--- Supplied material ---
▶
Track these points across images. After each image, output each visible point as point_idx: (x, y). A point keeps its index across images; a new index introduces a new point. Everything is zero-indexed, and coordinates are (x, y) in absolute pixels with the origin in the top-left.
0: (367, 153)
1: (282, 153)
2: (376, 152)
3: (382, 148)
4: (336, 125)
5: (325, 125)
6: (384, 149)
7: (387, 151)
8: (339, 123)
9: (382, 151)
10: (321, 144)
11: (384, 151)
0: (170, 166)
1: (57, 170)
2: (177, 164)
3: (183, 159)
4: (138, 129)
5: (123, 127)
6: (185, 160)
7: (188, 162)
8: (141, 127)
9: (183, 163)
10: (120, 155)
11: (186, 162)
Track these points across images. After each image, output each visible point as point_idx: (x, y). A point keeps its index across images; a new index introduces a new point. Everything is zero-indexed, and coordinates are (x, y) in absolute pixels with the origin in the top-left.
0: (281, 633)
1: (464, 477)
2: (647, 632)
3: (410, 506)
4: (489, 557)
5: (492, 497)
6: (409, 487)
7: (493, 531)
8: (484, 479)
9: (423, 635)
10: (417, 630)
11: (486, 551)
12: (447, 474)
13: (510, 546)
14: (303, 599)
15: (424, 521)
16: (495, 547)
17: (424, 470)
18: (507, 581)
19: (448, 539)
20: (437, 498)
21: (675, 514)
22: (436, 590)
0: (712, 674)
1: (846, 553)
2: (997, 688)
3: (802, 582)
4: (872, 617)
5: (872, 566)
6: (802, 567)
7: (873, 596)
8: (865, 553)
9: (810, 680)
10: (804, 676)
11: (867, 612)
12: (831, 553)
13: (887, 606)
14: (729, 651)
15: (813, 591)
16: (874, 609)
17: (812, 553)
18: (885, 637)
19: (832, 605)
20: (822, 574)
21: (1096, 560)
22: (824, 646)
◀
--- Work request ---
Reproduce all of the material above, substituting "upper-left corner" for each occurrence of "top-left" and leaving everything else unchanged.

--- Answer space ---
Track these points across images. After each image, output each visible point as point_idx: (x, y). A point keeps its index across images; a new index introduces a new point. Everything is zero-indexed, and coordinates are (x, y) in absolute pixels with the origin in the upper-left corner.
0: (367, 153)
1: (282, 153)
2: (376, 152)
3: (382, 148)
4: (336, 125)
5: (325, 125)
6: (384, 149)
7: (387, 151)
8: (339, 123)
9: (382, 151)
10: (321, 144)
11: (384, 151)
0: (170, 166)
1: (57, 170)
2: (177, 164)
3: (183, 159)
4: (138, 129)
5: (123, 127)
6: (185, 160)
7: (188, 162)
8: (141, 127)
9: (183, 163)
10: (120, 155)
11: (186, 162)
Track these points across images. After each image, output each visible point as point_idx: (x, y). A point keeps its index across images; a new index introduces a new point. Everything is zero-indexed, and coordinates are (x, y) in absolute pixels with the origin in the upper-left corner.
0: (281, 633)
1: (464, 477)
2: (647, 632)
3: (410, 506)
4: (489, 557)
5: (492, 497)
6: (409, 487)
7: (493, 531)
8: (484, 479)
9: (423, 635)
10: (417, 630)
11: (486, 551)
12: (447, 474)
13: (510, 546)
14: (303, 599)
15: (424, 521)
16: (495, 547)
17: (424, 470)
18: (507, 581)
19: (448, 539)
20: (437, 498)
21: (675, 514)
22: (436, 590)
0: (712, 674)
1: (846, 553)
2: (997, 688)
3: (802, 582)
4: (872, 617)
5: (872, 566)
6: (802, 567)
7: (873, 596)
8: (865, 553)
9: (810, 680)
10: (804, 676)
11: (867, 612)
12: (831, 553)
13: (887, 606)
14: (729, 651)
15: (813, 591)
16: (874, 609)
17: (812, 553)
18: (885, 637)
19: (832, 605)
20: (822, 574)
21: (1096, 560)
22: (824, 646)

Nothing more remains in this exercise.